Face à ces constats, l’AFA poursuit son ambition de créer une cartographie nationale des risques de corruption, un projet lancé en 2021. Ce travail, d’abord destiné à un usage grand public, s’inscrit dans un contexte où la perception de la corruption reste préoccupante en France. Selon l’Eurobaromètre Corruption de juillet 2023, 69 % des Français estiment que la corruption est largement répandue dans le pays, et 26 % déclarent y avoir été personnellement confrontés.

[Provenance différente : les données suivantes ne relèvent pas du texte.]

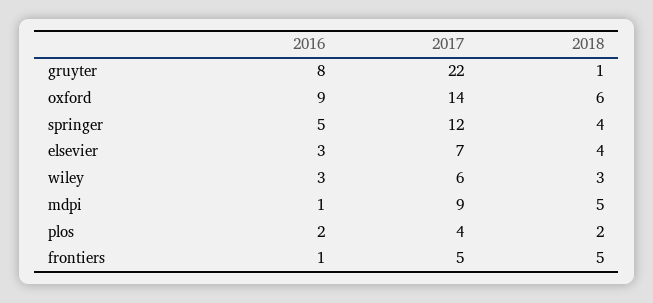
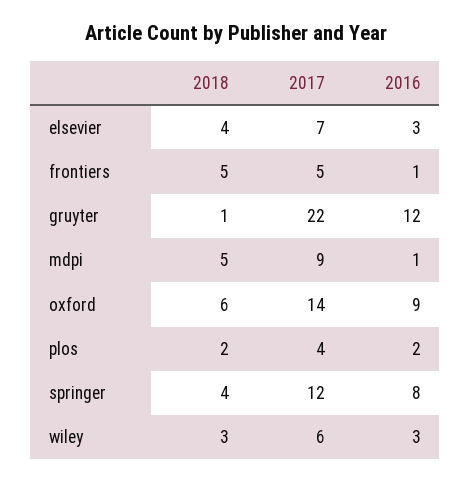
2016, gruyter: 8 -> 12
2016, springer: 5 -> 8

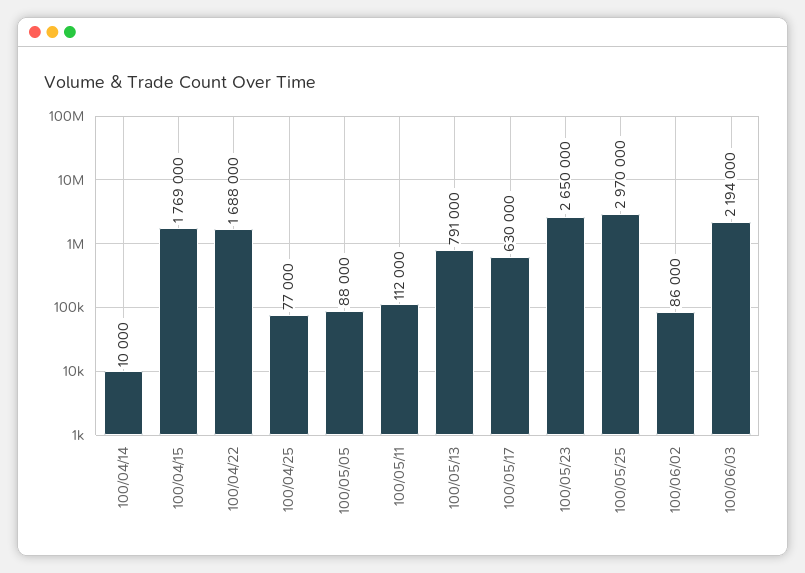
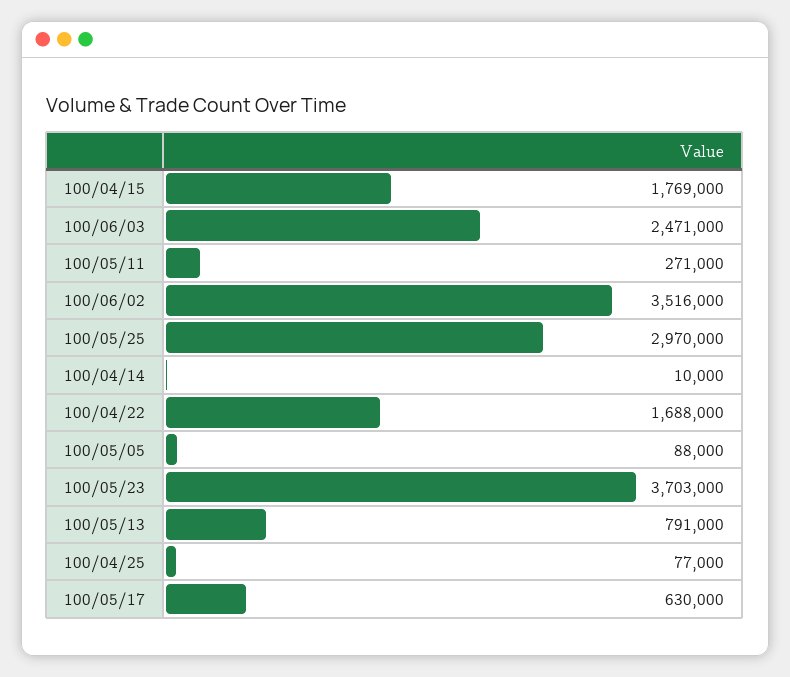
100/05/11: 112000 -> 271000
100/05/23: 2650000 -> 3703000
100/06/02: 86000 -> 3516000
100/06/03: 2194000 -> 2471000

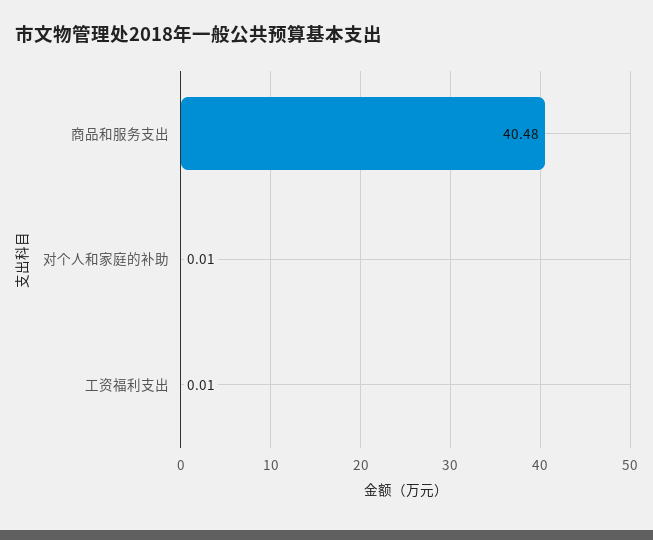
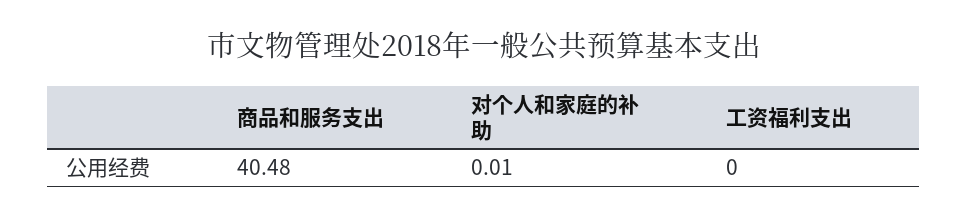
工资福利支出: 0.01 -> 0

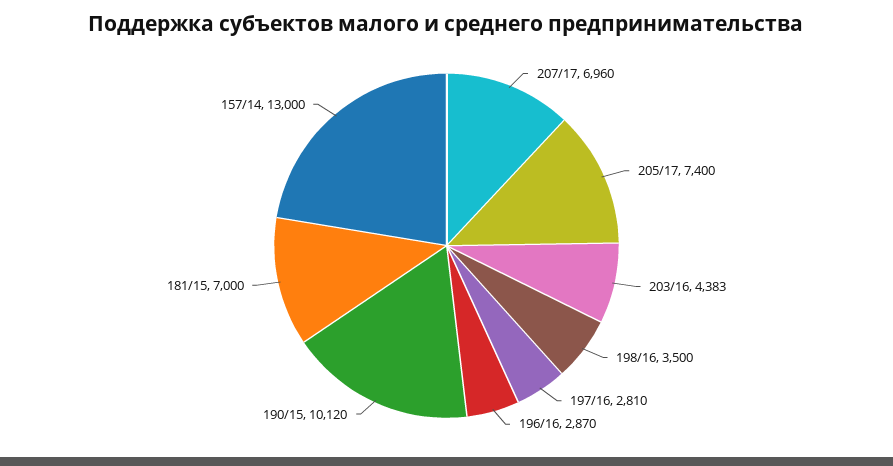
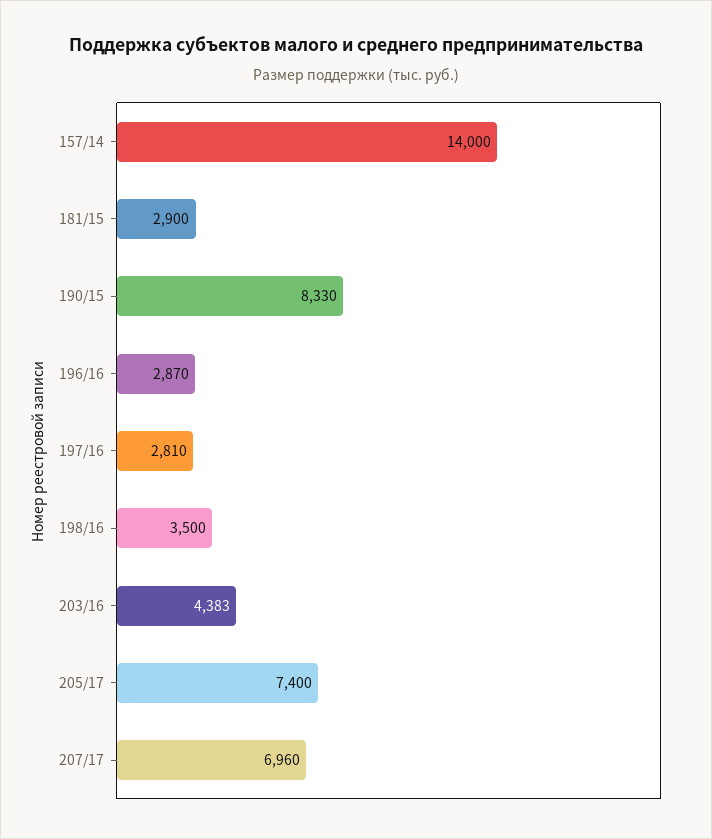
190/15: 10120 -> 8330
181/15: 7000 -> 2900
157/14: 13000 -> 14000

Pour objectiver davantage le phénomène, l’AFA cherche à mener un travail de collecte systématique des décisions de justice en la matière, en créant un observatoire des atteintes à la probité. Une étude pilote, portant sur 111 décisions de justice rendues entre 2014 et 2020, montre que la corruption et le trafic d’influence représentent la majorité des affaires, réparties équitablement entre les secteurs public et privé. Les prévenus sont très majoritairement des personnes physiques (91%) de sexe masculin (80 %) et les affaires sont le plus souvent détectées via un dépôt de plainte ou un signalement par une autorité ou un agent public.

Du côté des contrôles, cette ambition d’une cartographie nationale laisse présager une tendance renforcée aux contrôles sectoriels, pour comparer le niveau de conformité d’entités d’un même secteur et relever des bonnes pratiques. Ces contrôles peuvent donner lieu à une amende maximale de 200 000€ pour les personnes physiques et 1 million d’€ pour les personnes morales, ainsi qu’à une injonction à adapter les procédures de conformité et à la diffusion publique de la sanction – une possibilité réactivée depuis le renouvellement de la Commission des sanctions de l’AFA en avril 2023, restée vacante plusieurs mois.

Ce projet devrait être au centre du prochain plan national pluriannuel de lutte contre la corruption dont la préparation a donné lieu à une consultation publique à l’automne 2023.